■ **What the task asks**
Print the lines of the material below, starting with the line containing "left hip: (239, 606, -2)" and ending with the line containing "right wrist: (1195, 672, 8)", both included, and nothing else.

-- Task material follows --

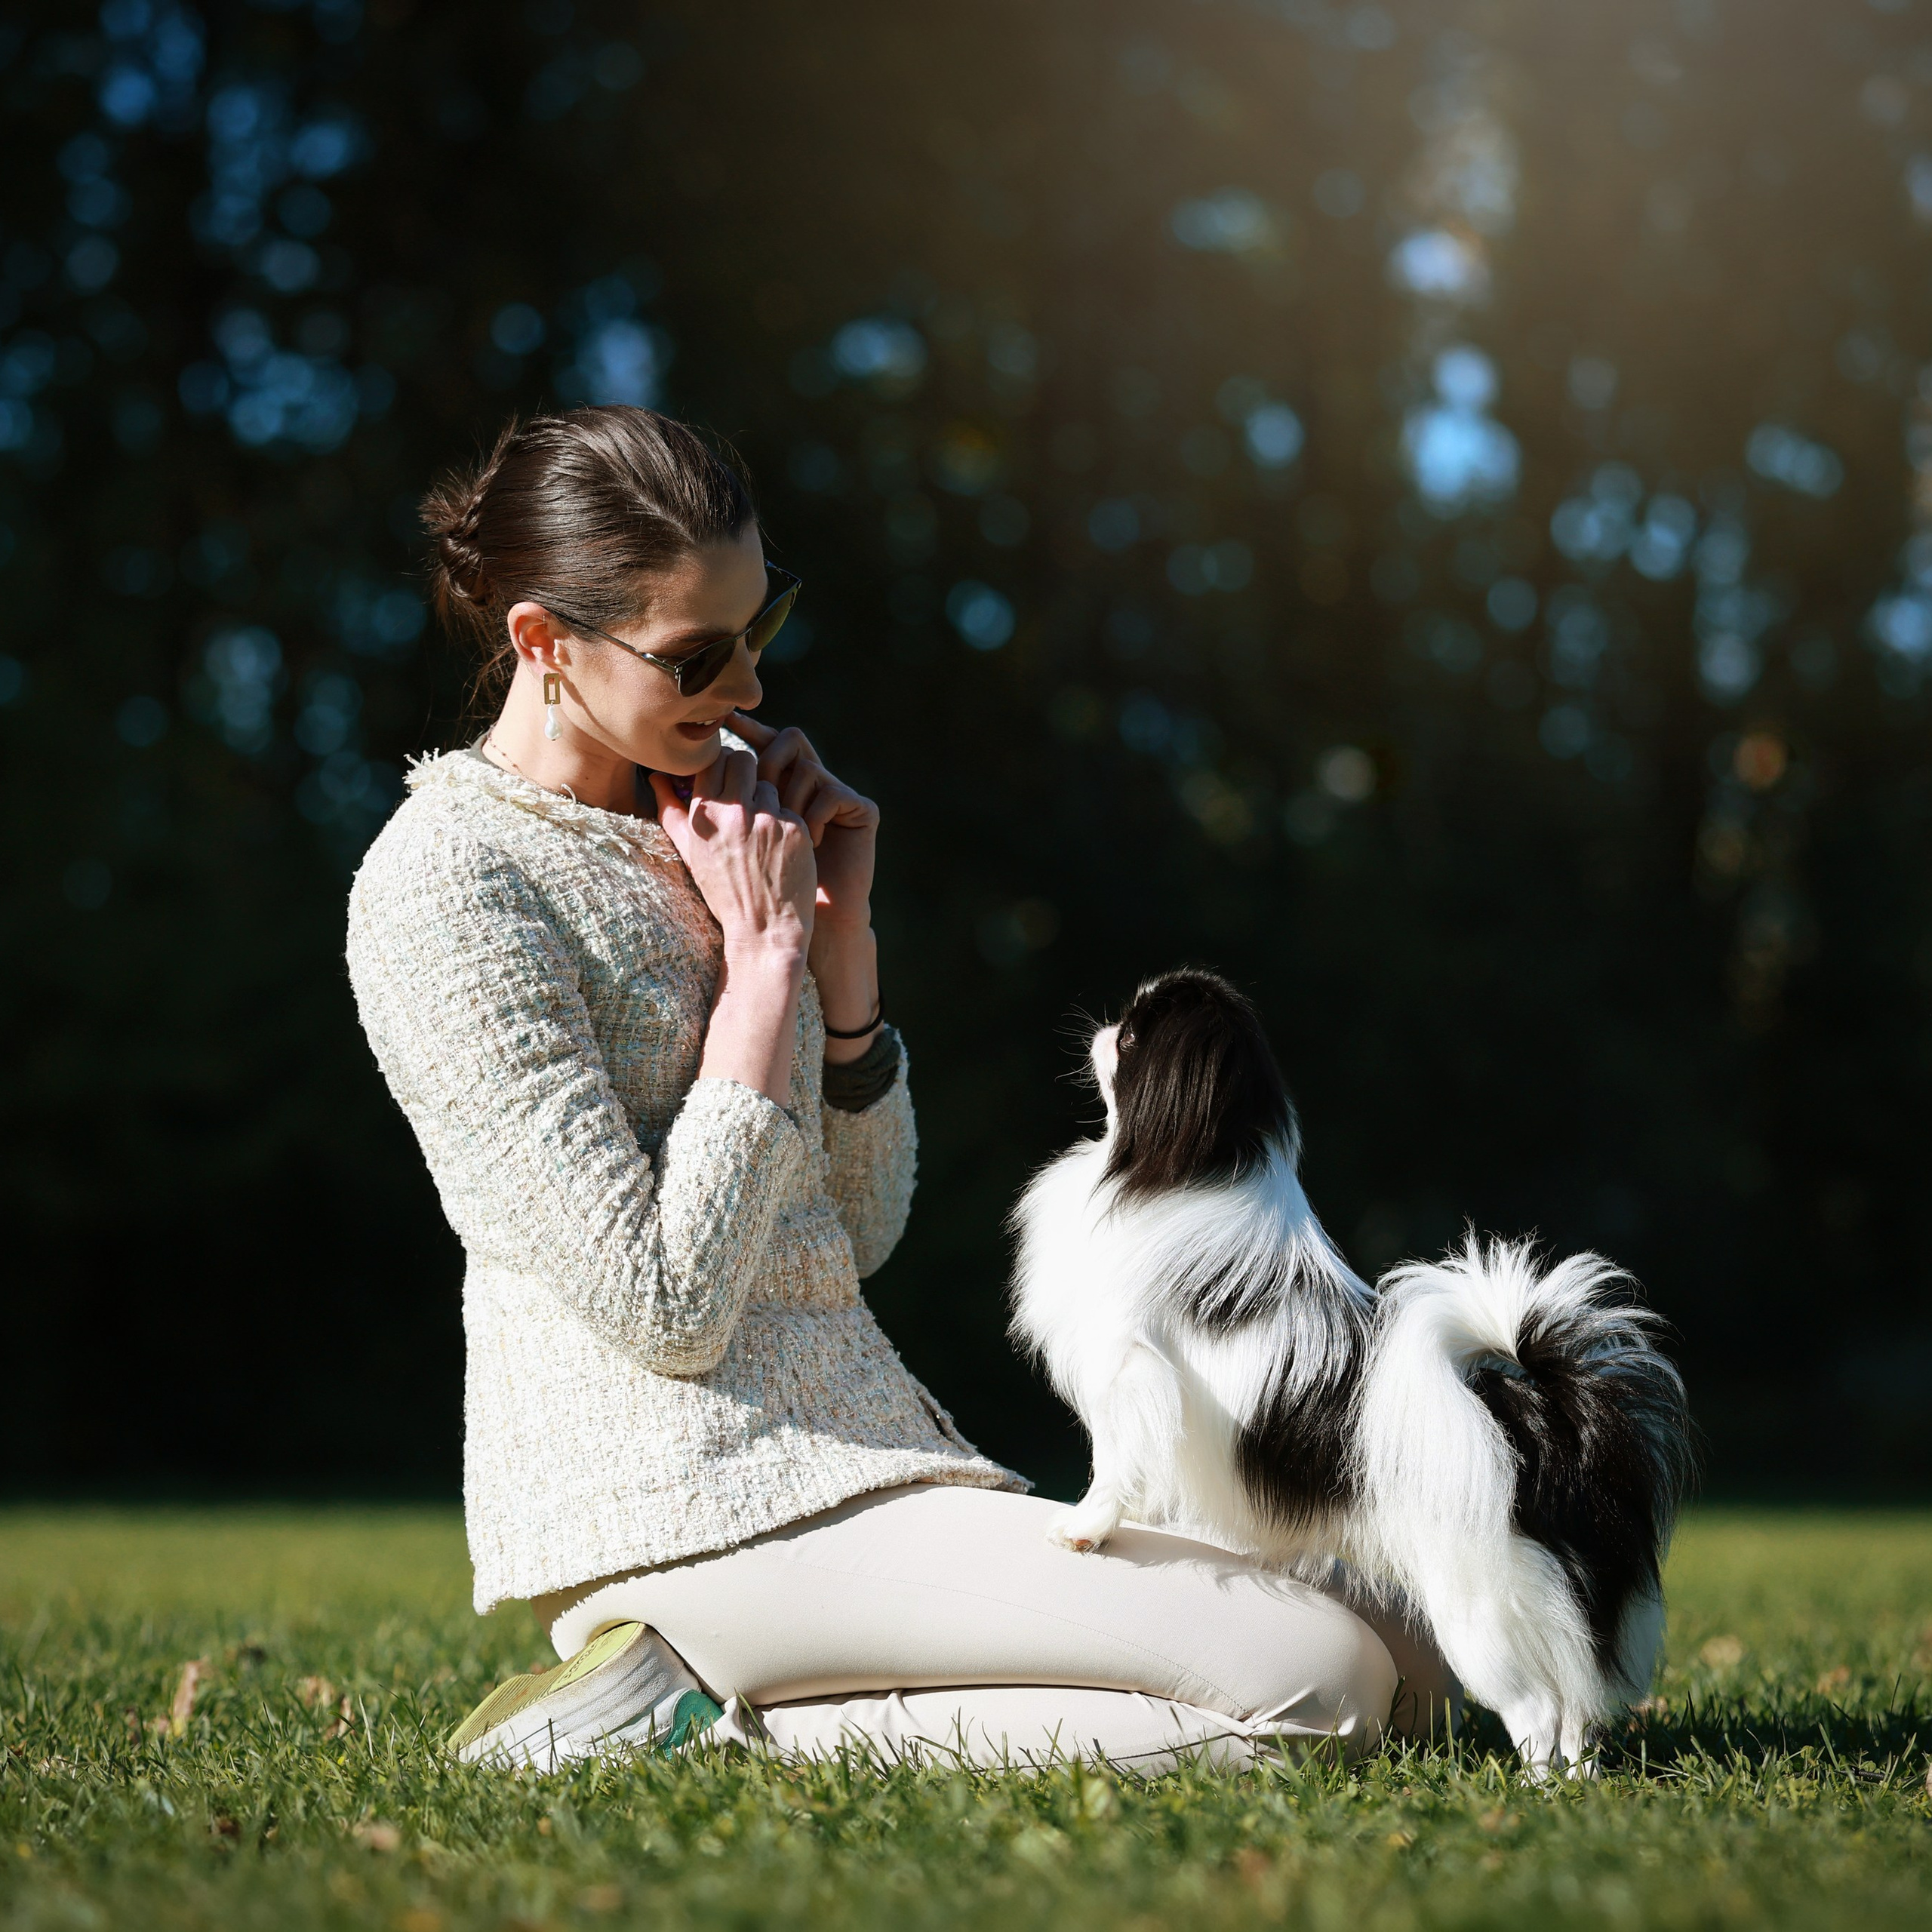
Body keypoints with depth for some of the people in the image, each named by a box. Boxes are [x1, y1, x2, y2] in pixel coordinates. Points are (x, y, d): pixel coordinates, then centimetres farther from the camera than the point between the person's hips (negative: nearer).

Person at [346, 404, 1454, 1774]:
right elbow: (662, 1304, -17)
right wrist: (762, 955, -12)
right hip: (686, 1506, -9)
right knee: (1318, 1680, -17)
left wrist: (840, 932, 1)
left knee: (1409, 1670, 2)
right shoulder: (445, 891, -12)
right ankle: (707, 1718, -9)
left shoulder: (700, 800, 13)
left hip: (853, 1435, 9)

-- Task material concluded --
-- Task material follows --

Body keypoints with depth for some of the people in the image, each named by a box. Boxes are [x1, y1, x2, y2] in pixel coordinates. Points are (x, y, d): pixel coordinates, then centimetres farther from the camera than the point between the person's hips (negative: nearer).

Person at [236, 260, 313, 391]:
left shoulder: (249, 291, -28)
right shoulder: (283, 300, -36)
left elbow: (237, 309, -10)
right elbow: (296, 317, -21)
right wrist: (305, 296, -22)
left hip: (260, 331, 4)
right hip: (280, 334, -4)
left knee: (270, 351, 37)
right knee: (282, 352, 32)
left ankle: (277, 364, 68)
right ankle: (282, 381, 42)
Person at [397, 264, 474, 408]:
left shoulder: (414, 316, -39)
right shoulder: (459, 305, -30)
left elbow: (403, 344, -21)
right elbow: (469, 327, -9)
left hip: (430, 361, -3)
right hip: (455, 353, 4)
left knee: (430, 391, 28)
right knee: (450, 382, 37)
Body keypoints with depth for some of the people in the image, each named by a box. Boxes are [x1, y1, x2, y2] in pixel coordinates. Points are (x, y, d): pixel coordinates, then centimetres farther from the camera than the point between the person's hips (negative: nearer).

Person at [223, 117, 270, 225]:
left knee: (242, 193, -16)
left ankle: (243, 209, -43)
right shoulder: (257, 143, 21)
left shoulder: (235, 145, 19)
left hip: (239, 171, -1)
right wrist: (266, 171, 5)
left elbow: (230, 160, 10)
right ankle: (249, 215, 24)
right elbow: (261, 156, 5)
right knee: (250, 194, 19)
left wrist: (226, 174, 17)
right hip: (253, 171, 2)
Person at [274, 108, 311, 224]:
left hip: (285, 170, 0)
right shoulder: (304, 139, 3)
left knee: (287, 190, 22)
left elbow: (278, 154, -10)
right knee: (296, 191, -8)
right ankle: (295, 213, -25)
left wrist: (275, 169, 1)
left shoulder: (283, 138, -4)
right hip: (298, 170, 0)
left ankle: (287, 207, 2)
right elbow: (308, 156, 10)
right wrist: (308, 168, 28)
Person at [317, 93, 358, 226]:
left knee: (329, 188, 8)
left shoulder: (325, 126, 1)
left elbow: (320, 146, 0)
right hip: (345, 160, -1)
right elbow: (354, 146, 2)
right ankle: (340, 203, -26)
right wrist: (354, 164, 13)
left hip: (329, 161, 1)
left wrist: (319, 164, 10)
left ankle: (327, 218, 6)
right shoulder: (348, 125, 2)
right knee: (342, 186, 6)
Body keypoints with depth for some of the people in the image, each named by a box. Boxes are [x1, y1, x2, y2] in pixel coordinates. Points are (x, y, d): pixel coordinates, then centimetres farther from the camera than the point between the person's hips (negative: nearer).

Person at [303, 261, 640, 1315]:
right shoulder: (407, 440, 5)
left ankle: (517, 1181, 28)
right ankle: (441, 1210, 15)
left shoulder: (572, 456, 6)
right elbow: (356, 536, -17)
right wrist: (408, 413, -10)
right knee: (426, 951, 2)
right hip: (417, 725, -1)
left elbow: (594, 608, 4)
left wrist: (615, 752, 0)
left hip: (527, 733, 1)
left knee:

-- Task material concluded --
-- Task material follows --

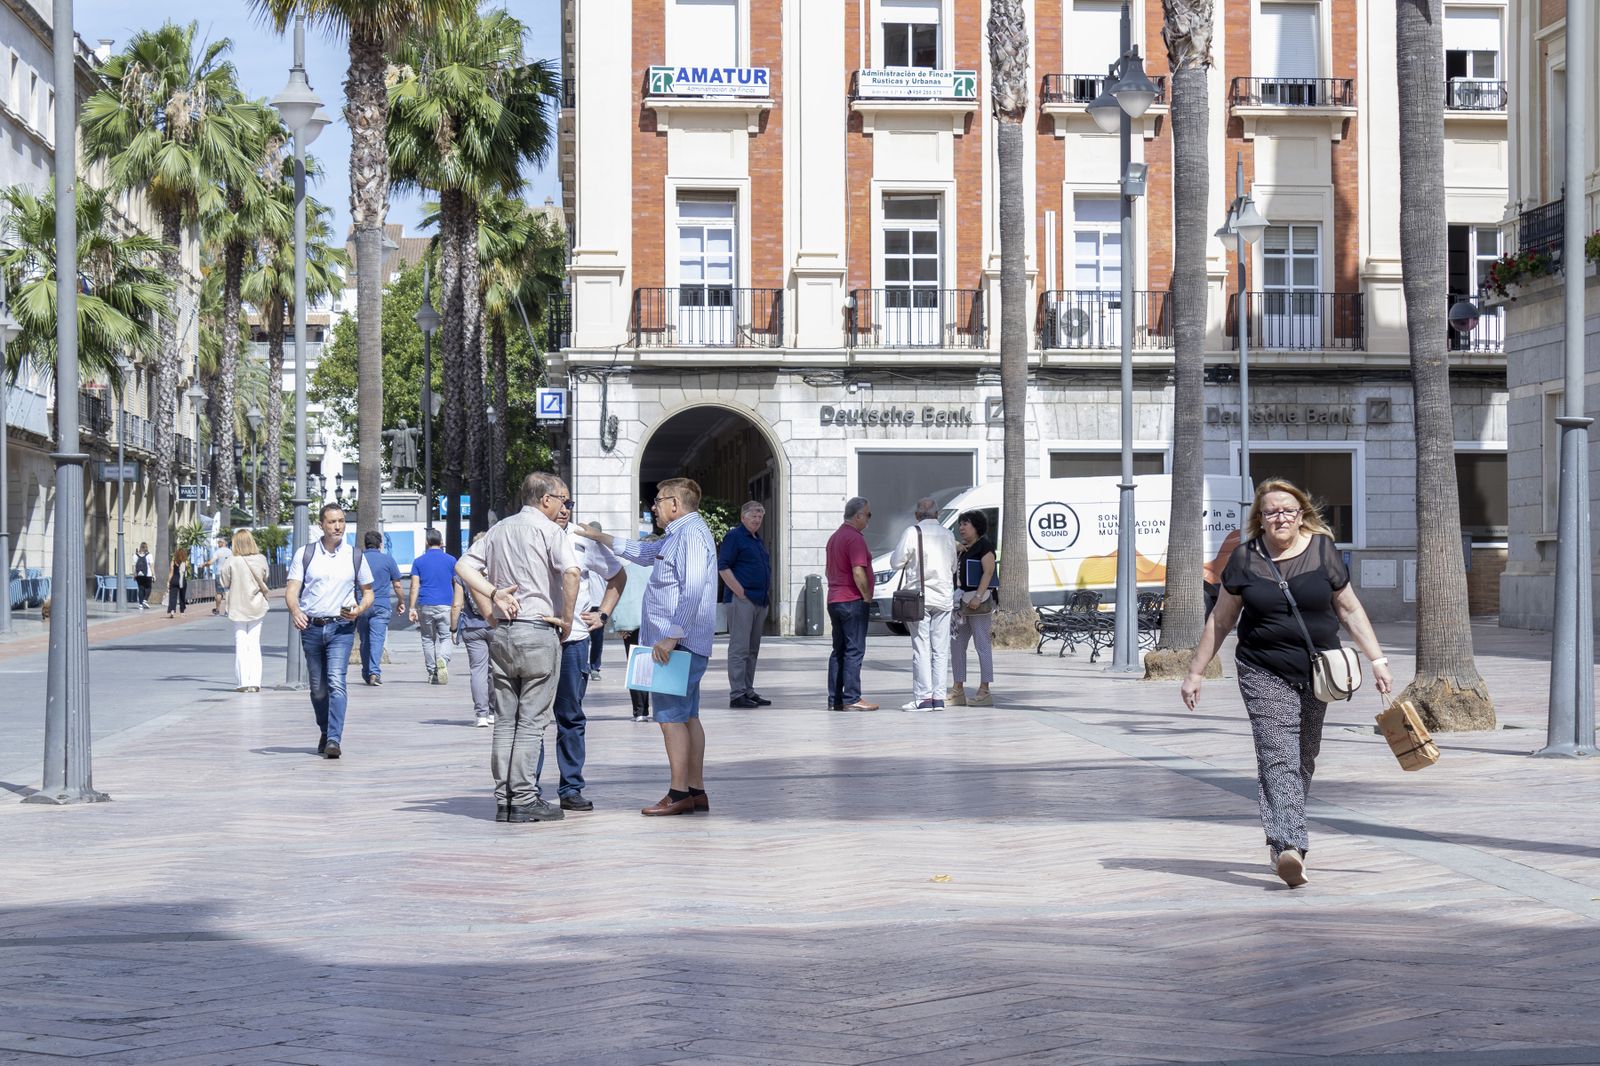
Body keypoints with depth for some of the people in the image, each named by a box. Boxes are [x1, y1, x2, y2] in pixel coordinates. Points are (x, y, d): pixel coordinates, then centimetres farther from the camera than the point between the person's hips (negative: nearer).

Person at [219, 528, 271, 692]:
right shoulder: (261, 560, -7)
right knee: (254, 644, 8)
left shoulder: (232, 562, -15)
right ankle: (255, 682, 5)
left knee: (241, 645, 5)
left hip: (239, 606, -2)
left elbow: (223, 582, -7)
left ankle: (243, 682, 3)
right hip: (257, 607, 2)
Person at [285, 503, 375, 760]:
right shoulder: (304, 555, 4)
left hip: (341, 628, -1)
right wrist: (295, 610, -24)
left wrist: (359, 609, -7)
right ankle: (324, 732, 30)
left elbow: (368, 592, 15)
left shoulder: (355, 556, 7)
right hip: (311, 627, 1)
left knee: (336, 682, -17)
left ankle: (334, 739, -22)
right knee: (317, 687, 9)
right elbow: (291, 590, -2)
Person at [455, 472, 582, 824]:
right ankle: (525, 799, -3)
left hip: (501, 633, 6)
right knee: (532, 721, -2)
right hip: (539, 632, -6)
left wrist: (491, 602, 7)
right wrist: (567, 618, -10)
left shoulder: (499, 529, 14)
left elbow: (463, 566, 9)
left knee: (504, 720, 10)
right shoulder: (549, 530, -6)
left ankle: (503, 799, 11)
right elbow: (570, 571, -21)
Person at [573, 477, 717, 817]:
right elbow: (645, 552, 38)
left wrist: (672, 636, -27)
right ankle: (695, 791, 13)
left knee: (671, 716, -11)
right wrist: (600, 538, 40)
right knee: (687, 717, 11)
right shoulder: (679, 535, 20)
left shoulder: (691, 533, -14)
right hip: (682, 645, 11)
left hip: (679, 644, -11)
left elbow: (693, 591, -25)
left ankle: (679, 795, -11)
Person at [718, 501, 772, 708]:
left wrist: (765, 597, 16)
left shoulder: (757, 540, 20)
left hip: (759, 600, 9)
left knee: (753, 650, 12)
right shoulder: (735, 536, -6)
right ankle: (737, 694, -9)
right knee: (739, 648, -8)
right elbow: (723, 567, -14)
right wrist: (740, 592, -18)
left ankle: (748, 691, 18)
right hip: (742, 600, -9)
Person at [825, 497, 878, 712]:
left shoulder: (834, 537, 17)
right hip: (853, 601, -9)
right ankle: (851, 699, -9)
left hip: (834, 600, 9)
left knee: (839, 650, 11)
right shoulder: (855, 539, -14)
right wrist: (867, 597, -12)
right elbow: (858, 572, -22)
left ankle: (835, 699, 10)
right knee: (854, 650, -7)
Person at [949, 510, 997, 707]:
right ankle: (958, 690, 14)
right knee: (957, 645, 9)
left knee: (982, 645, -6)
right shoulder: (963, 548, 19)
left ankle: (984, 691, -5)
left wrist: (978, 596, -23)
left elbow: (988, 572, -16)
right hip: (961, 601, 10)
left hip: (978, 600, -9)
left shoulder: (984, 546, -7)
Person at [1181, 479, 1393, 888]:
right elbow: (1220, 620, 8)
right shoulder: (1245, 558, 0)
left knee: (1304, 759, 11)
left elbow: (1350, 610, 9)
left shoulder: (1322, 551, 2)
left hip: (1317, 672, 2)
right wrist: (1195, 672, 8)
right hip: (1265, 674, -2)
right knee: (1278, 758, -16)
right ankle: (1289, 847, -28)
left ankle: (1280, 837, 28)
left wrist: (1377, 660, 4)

-- Task material concluded --

■ **Task solution**
left hip: (239, 606, -2)
left elbow: (223, 582, -7)
left ankle: (243, 682, 3)
right hip: (257, 607, 2)
Person at [285, 503, 375, 760]:
right shoulder: (304, 555, 4)
left hip: (341, 628, -1)
right wrist: (295, 610, -24)
left wrist: (359, 609, -7)
right ankle: (324, 732, 30)
left elbow: (368, 592, 15)
left shoulder: (355, 556, 7)
right hip: (311, 627, 1)
left knee: (336, 682, -17)
left ankle: (334, 739, -22)
right knee: (317, 687, 9)
right elbow: (291, 590, -2)
Person at [455, 472, 582, 824]:
right ankle: (525, 799, -3)
left hip: (501, 633, 6)
right knee: (532, 721, -2)
right hip: (539, 632, -6)
left wrist: (491, 602, 7)
right wrist: (567, 618, -10)
left shoulder: (499, 529, 14)
left elbow: (463, 566, 9)
left knee: (504, 720, 10)
right shoulder: (549, 530, -6)
left ankle: (503, 799, 11)
right elbow: (570, 571, -21)
Person at [573, 477, 717, 817]:
right elbow: (645, 552, 38)
left wrist: (672, 636, -27)
right ankle: (695, 791, 13)
left knee: (671, 716, -11)
right wrist: (600, 538, 40)
right knee: (687, 717, 11)
right shoulder: (679, 535, 20)
left shoulder: (691, 533, -14)
right hip: (682, 645, 11)
left hip: (679, 644, -11)
left elbow: (693, 591, -25)
left ankle: (679, 795, -11)
Person at [718, 501, 772, 708]:
left wrist: (765, 597, 16)
left shoulder: (757, 540, 20)
left hip: (759, 600, 9)
left knee: (753, 650, 12)
right shoulder: (735, 536, -6)
right ankle: (737, 694, -9)
right knee: (739, 648, -8)
right elbow: (723, 567, -14)
right wrist: (740, 592, -18)
left ankle: (748, 691, 18)
right hip: (742, 600, -9)
Person at [825, 497, 878, 712]:
left shoulder: (834, 537, 17)
right hip: (853, 601, -9)
right ankle: (851, 699, -9)
left hip: (834, 600, 9)
left knee: (839, 650, 11)
right shoulder: (855, 539, -14)
right wrist: (867, 597, -12)
right elbow: (858, 572, -22)
left ankle: (835, 699, 10)
right knee: (854, 650, -7)
Person at [949, 510, 997, 707]:
right ankle: (958, 690, 14)
right knee: (957, 645, 9)
left knee: (982, 645, -6)
right shoulder: (963, 548, 19)
left ankle: (984, 691, -5)
left wrist: (978, 596, -23)
left elbow: (988, 572, -16)
right hip: (961, 601, 10)
left hip: (978, 600, -9)
left shoulder: (984, 546, -7)
Person at [1181, 479, 1393, 888]:
right elbow: (1220, 620, 8)
right shoulder: (1245, 558, 0)
left knee: (1304, 759, 11)
left elbow: (1350, 610, 9)
left shoulder: (1322, 551, 2)
left hip: (1317, 672, 2)
right wrist: (1195, 672, 8)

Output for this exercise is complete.